Both speak the Model Context Protocol, but ChatBotKit works both sides of it. Rasa uses MCP to connect agents to tools and APIs - the client side. An agent in ChatBotKit can consume any MCP server as a tool, and you can also publish your own skillsets as MCP tools for outside clients - Claude Desktop, IDEs, your own software - to call. So ChatBotKit is an MCP client and an MCP server, not only a consumer of tools.

Can I build things beyond chat assistants with ChatBotKit?

Yes. From one configuration - a single body of knowledge and set of abilities - the same platform builds coding agents that run in your shell or CI with local file and command access, voice and telephony systems that hold live calls, lifelike avatars with a presence, research agents, form-filling agents, and more. Rasa centers on conversational assistants for text and voice; reaching coding agents, avatars, or meeting bots means building outside its scope.

Can I bring my own model keys and run private models on ChatBotKit?

Yes. Bring your own model API keys so usage bills to your own provider accounts at your rates, choose from a wide range of models and swap the one behind any agent, pair the catalogue with your own fine-tuned or self-licensed models, and hold your own secrets and OAuth connections so integrations run under your apps and permissions. In an on-prem or air-gapped deployment you can run self-hosted models on your own GPUs, the way CALM can run fully offline on Rasa.

Do I need separate tools for observability, security, and cost tracking?

No. ChatBotKit builds them into the platform - PII redaction, audit trails, SSO, granular access control, and enforced retention and usage policies for security and compliance; token-level usage and cost tracking with per-account limits for cost control; and performance analytics, event monitoring, and a millisecond-precision trace debugger for observability. Running Rasa yourself, monitoring, logging, and compliance controls are configured and hosted inside your own deployment.

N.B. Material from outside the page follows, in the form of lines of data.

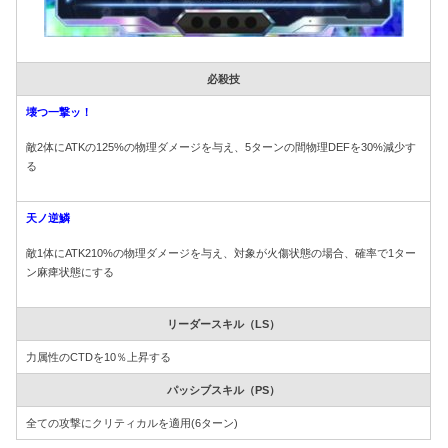
必殺技
壊つ一撃ッ！
敵2体にATKの125%の物理ダメージを与え、5ターンの間物理DEFを30%減少す
る
天ノ逆鱗
敵1体にATK210%の物理ダメージを与え、対象が火傷状態の場合、確率で1ター
ン麻痺状態にする
リーダースキル（LS）
力属性のCTDを10％上昇する
パッシブスキル（PS）
全ての攻撃にクリティカルを適用(6ターン)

Is ChatBotKit more flexible on pricing than Rasa?

They are shaped differently, so the honest comparison is structural rather than a table of numbers. Rasa's Developer Edition is free to run but gated by a license key and capped by conversation volume, with commercial tiers above it - and on top of any of that you fund the servers, GPUs, storage, and the engineering and ML time to build, secure, and operate it. ChatBotKit starts free, scales through self-serve plans, and reaches enterprise options - including on-prem and air-gapped deployment - with the whole managed stack included. Pricing changes on both sides, so check current terms directly.

Will I be locked in if I choose ChatBotKit over open-source Rasa?

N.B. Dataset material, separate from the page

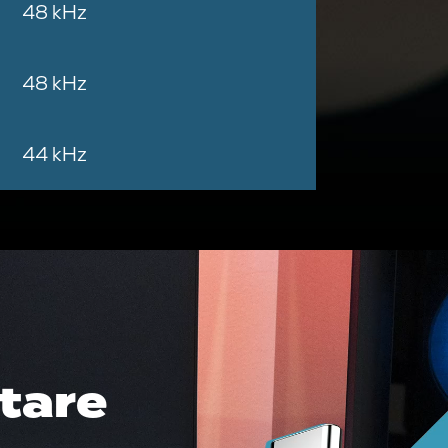
48 kHz
48 kHz
44 kHz
ttare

No. ChatBotKit keeps your options open - an extensive API and SDKs to move data and agents in and out, an OpenAI-compatible endpoint so your code is not bound to a proprietary interface, bring-your-own model keys, and on-prem deployment if you want to run it in your own perimeter. Your knowledge, conversations, and configuration are yours to export, and our team provides migration support to move data in or out.

How do I migrate from Rasa to ChatBotKit?

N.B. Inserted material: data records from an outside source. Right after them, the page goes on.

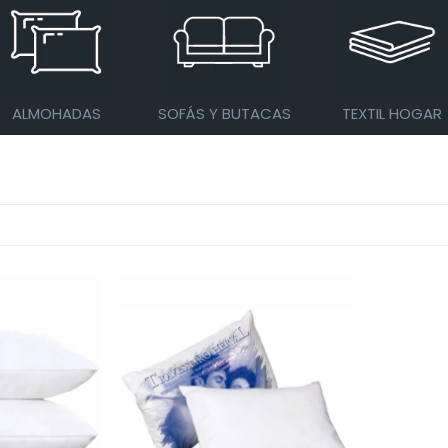
ALMOHADAS
SOFÁS Y BUTACAS
TEXTIL HOGAR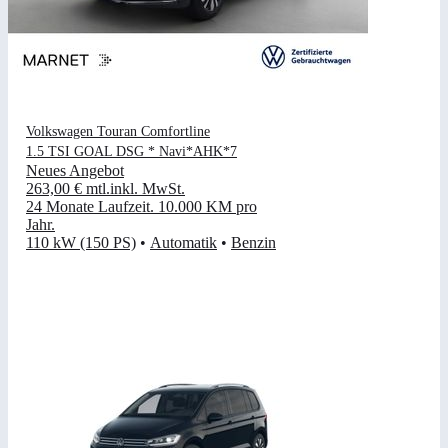
Volkswagen Touran Comfortline
1.5 TSI GOAL DSG * Navi*AHK*7
Neues Angebot
263,00 €
mtl.
inkl. MwSt.
24 Monate Laufzeit
.
10.000 KM pro
Jahr
.
110 kW (150 PS)
•
Automatik
•
Benzin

Bring your knowledge sources into a dataset, then re-express your flows and custom actions as an agent - a backstory plus abilities, in the dashboard, the visual Blueprint Designer, or the SDK for your stack. The flows that must run in a fixed order become Blueprints and Tasks; the intent-and-action wiring becomes the agent's own judgment, watched through the trace debugger. Reconnect the tools it needs and publish to your channels. Nothing underneath needs training, provisioning, or patching.

When is Rasa the better choice?

Rasa is the better choice when you want to own and operate the entire stack in code - prompts, policies, flows, and infrastructure - and have the engineering and ML capacity to run it, when self-hosting for data sovereignty is a firm requirement and running the framework yourself is acceptable, or when deep, code-level governance and the freedom to replace any module without a vendor roadmap matter more than a managed platform's ready-made services. If your reason is data control specifically, note that ChatBotKit also deploys on-prem, in your own cloud account, and air-gapped, so you can keep data in your perimeter without operating a framework.